アザラシとアライグマ
深い森の川辺に、アザラシとアライグマがいました。
彼らの仕事は、泥を固めて立派なダムを築くことです。特にアザラシは、伝統的な技術を完璧に身に着けており、誰からも尊敬される仕事をしていました。
ある時、アライグマは川の流れが以前より速くなり、泥だけでは土台が削られやすくなっていることに気づきました。
「これからは泥だけではダムが削られてしまうんじゃないか?石を組み込んでみよう」と、新しいダムの建造法を研究し、石組みのダムを作るようになりました。
一方、アザラシは相変わらず、泥で立派なダムを作り続けました。
「今までこのやり方で成功してきたんだ。やっぱり伝統的なダム作りが一番だ。」と、過去の成功体験に縋り、古い手法を繰り返す毎日でした。

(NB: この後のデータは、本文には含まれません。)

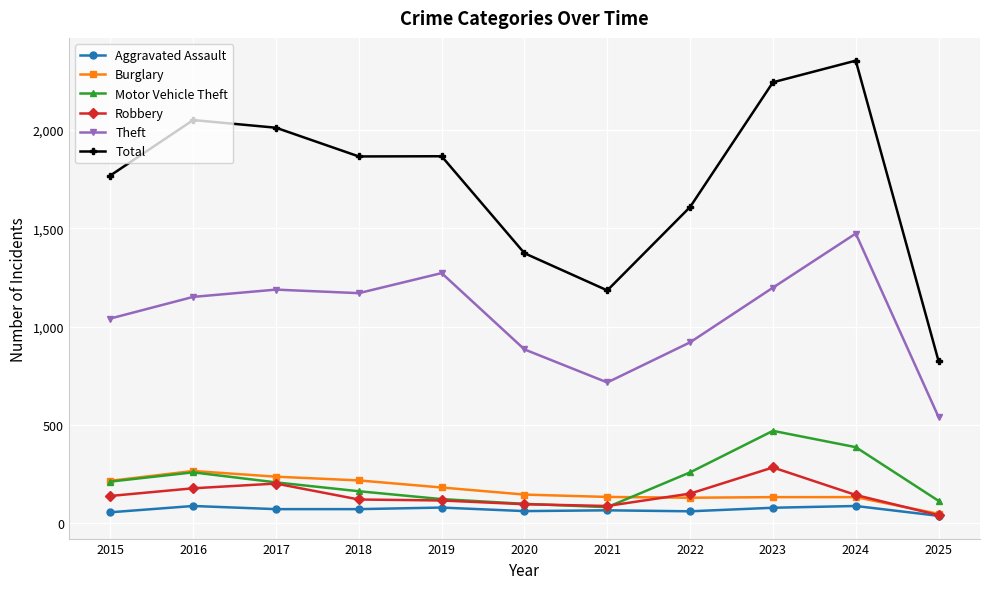

At which category does Robbery reach its first local peak?

2017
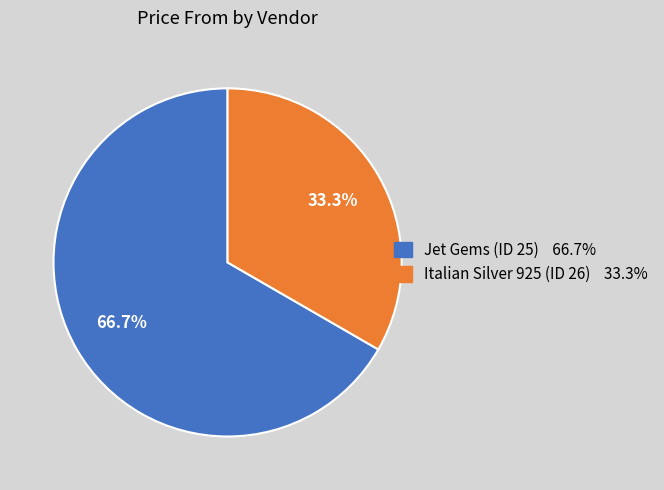

Which slice represents more than half of the pie?

Jet Gems (ID 25)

やがて、上流で大きな地滑りが起き、川は未曾有の激流となりました。
石を取り入れ、変化に備えていたアライグマのダムはびくともせず、彼は新しい環境でさらに大きな成果を上げました。
しかし、アザラシの泥のダムは一瞬で崩壊しました。
仕事場も、積み上げた実績も、すべてが濁流に飲み込まれていきました。アザラシは泥水に溺れながら叫びました。
「なぜだ、昨日まではうまくいっていたのに!」
アライグマは言いました。「古くならないものなんかないよ」
変化を拒み、学びを止めたアザラシに、手を差し伸べる者はもう誰もいません。
アザラシは言います。「いぢめる?」
彼はすべてを失い、荒れ果てた川岸で、二度と戻らぬ「泥の時代」を嘆きながら、静かに力尽きていきました。
アザラシは、心理学の「有能さの罠」にはまっています。
これは、過去の成功体験や高い能力に固執するあまり、新しい手法を取り入れず、変化に対応できなくなり成長が止まってしまう組織や個人の現象です。
会社の上司とか、いませんか?
また、「現状維持バイアス」も働いています。
これは、人間(アライグマ?)には、変化を「損失」や「リスク」と捉え、未知の選択よりも現在の状態を維持しようとする強力な心理的慣性があります。
今、AIがすごいスピードで進化し、世の中が変化しています。
有能さの罠や現状維持バイアスにはまって、AIを遠ざけていると、この寓話のアザラシのようになってしまうかもしれません。
AIは、避けるものでも、依存するものでもありません。
AIを使いこなして時代の変化についていけるように、常に自分をアップデートしたいものです。